54. The non-compete provisions enable the joint venture to fully utilise its assets and protect the parents’ interest in the joint venture against competitive acts facilitated by the parent’s privileged access to know-how and goodwill transferred to or developed by the joint venture. They may therefore be justified for a certain time period. However, the information provided in the notification is not sufficiently motivated to enable the Commission to take a position on the duration of the period for which these clauses may be regarded as directly related and necessary to the implementation of the concentration.

Technology licence agreements (clauses 3)

55. Under clause 3 of each of the Shell Technology License Agreement and the Halliburton License Agreement, Shell and Halliburton will grant to the joint venture technology licences which are (i) exclusive and (ii) only for a designated field of use, i.e. for use in the intelligent well completion business. This clause in each of the two agreements serves to transfer the necessary technology to the joint venture. The Commission therefore considers these agreements directly related and necessary to the implementation of the concentration.

VII. CONCLUSION

56. For the above reasons the Commission has decided not to oppose the notified operation, and to declare it compatible with the common market and with the EEA Agreement. This decision is adopted in application of Article 6(1)(b) in Council Regulation (EEC) No. 4064/89 and Article 57 of the EEA Agreement.

For the Commission

Mario MONTI

Member of the Commission

[1] OJ L 395, 30.12.1989 p. 1; corrigendum OJ L 257 of 21.9.1990, p. 13; Regulation as last amended by Regulation (EC) No 1310/97 (OJ L 180, 9. 7. 1997, p. 1, corrigendum OJ L 40, 13.2.1998, p. 17).

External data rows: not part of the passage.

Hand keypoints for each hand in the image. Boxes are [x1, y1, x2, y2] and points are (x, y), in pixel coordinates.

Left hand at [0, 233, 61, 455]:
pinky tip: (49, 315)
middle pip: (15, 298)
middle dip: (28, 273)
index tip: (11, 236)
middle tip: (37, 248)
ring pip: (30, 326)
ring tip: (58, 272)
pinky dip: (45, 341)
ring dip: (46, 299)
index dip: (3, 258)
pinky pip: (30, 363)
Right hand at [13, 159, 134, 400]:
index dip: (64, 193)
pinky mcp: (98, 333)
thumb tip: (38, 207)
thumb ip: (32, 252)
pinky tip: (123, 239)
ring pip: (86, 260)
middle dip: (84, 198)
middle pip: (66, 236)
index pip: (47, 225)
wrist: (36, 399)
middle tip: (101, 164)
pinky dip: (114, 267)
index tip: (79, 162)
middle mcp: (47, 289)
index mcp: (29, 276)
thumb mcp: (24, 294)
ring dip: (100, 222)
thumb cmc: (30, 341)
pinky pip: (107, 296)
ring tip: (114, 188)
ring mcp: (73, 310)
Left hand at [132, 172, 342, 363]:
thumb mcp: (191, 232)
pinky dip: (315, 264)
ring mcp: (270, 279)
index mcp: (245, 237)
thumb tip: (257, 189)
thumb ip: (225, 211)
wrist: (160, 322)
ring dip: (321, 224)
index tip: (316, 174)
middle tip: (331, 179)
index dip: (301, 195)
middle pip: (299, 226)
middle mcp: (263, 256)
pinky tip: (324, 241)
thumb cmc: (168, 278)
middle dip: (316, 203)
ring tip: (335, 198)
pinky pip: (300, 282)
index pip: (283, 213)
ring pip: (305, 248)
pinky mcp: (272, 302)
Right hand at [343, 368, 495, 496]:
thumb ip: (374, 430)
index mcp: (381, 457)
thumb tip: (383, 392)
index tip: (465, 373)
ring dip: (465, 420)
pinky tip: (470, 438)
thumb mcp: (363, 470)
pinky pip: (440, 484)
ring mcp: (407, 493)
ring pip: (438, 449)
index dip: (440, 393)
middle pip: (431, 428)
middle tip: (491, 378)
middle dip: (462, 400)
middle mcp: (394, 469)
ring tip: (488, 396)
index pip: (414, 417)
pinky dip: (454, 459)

[2] OJ L 395, 30.12.1989 p. 1; corrigendum OJ L 257 of 21.9.1990, p. 13; Regulation as last amended by Regulation (EC) No 1310/97 (OJ L 180, 9. 7. 1997, p. 1, corrigendum OJ L 40, 13.2.1998, p. 17).

[3] According to the parties, “intelligent completion solutions” include those products and associated services which optimise the productive life of an oil or gas well through devices which either provide information to the operator at the surface for the purpose of enabling the operator to conduct intervention operations as necessary, or which regulate the well flow on some controlled basis, without the necessity of re-entering the well.

[4] Turnover calculated in accordance with Article 5(1) of the Merger Regulation and the Commission Notice on the calculation of turnover (OJ C66, 2.3.1998, p25). To the extent that figures include turnover for the period before 1.1.1999, they are calculated on the basis of average ECU exchange rates and translated into EUR on a one-for-one basis.

[5] Cf. Case No. COMP IV/M.1140 – Halliburton /Dresser of 06/07/1998.